A young man with Asperger's who was bullied throughout school and struggled in life is now "walking tall and proud" with the success of his bespoke jewellery business.
Taupō 21-year-old Mackenzie Lyttle is the designer and silversmith behind Ratbag Jeweller.
The unique designs made from old coins, bullet cartridges, and silver bullion have been a huge hit for the Covid-born business which sells online.
"Mack sends each piece out with a handwritten note and he has had the most heartwarming responses," mum Tina Lyttle said.
"The feedback has been amazing and he is now walking tall and has found his purpose."
Lyttle - affectionately nicknamed "Ratbag" as a boy - has high-functioning Asperger's syndrome as well as ADHD and dyslexia.
The family comes from a long line of blacksmiths and silversmiths from Yorkshire and Mackenzie was fixated with the family history, Tina Lyttle said.
"My father is a gunsmith and he came to live with us three years ago and has been teaching Mack how to make jewelry."
Despite having a tremor in his hand, Mackenzie has been able to create stunning bespoke rings - some set with jewels - that have grabbed attention on social media.
His grandfather helped him set up the small business and his sister Kelly Lyttle, a full-time nurse, takes photos and looks after social media.
The hand-drawn rat logo was designed by family friend Charlotte Rose who owns Lovely Creatures design studio.
"Everyone has come together so Mack can get on and make his jewellery," Lyttle said.
"He is so proud of himself and it has given him so much confidence and hope."
When New Zealand was in level 4 lockdown Kelly Lyttle put a post on the NZ Products Facebook page.

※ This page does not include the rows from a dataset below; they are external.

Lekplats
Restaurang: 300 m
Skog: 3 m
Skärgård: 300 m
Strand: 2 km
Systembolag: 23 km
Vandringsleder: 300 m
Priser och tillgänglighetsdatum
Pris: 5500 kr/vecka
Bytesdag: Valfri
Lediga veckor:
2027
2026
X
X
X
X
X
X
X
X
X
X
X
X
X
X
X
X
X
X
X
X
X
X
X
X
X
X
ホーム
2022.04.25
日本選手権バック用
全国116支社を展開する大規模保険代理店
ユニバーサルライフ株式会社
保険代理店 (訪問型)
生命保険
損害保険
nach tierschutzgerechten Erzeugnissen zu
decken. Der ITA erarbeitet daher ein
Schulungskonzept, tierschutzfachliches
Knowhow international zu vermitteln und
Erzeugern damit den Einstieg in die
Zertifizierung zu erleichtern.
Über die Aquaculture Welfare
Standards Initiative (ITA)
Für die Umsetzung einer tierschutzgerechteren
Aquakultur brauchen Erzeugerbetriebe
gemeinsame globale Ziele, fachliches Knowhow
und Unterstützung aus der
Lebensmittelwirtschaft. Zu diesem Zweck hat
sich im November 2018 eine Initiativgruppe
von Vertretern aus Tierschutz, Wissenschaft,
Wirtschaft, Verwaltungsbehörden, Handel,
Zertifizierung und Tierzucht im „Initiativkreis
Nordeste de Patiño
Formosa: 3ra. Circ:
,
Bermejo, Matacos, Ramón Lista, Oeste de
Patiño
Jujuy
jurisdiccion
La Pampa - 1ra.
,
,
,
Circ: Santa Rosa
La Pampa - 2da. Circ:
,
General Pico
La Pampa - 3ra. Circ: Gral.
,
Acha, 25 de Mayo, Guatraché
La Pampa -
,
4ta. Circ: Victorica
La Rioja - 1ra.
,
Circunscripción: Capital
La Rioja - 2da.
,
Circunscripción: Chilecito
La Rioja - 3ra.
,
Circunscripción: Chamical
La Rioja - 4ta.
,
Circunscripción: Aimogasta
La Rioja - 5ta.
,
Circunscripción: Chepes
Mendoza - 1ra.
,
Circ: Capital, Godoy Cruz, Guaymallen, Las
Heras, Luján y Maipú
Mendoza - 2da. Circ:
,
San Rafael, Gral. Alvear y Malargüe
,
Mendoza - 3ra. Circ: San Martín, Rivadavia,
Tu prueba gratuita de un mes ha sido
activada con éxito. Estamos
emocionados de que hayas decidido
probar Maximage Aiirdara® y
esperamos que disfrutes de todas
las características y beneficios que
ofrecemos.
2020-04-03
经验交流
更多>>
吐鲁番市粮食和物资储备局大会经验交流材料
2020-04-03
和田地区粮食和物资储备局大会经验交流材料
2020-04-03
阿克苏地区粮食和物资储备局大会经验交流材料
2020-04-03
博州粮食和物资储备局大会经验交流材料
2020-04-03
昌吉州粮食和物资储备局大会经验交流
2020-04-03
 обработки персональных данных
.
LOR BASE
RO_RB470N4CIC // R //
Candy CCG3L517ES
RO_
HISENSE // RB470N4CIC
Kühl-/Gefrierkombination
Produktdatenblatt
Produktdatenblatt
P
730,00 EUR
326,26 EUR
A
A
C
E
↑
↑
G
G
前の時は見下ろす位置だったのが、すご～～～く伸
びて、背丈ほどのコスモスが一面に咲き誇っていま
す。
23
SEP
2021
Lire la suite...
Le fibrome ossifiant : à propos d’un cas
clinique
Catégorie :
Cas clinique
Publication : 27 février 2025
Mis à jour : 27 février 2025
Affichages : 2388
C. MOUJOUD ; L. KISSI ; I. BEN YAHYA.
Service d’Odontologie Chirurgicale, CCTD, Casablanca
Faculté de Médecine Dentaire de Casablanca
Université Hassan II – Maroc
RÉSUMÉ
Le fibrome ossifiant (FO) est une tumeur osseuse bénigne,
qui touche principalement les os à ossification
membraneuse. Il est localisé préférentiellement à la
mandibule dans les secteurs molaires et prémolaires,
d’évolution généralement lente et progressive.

Tina Lyttle said feedback from people on the Facebook page - created by Manurewa businesswoman Sarah Colcord - had given Mackenzie a huge boost.
Now called "Chooice" the Facebook page and new website was designed to give Kiwi-owned businesses much needed exposure during challenging times.
"We are so grateful to Sarah Colcord for creating the page, she has done such an amazing thing at the perfect time," Tina Lyttle said.
Mackenzie was so grateful for the Facebook page he sent Colcord a custom-made ring for her younger brother who also has Asperger's.
Tiny Lyttle said the business was not about making money for Mack.
"It's about him having pride and purpose and showing others there is hope," she said.
"Just today he said 'Mum I hope seeing my story gives others like me hope that there is a future for them'."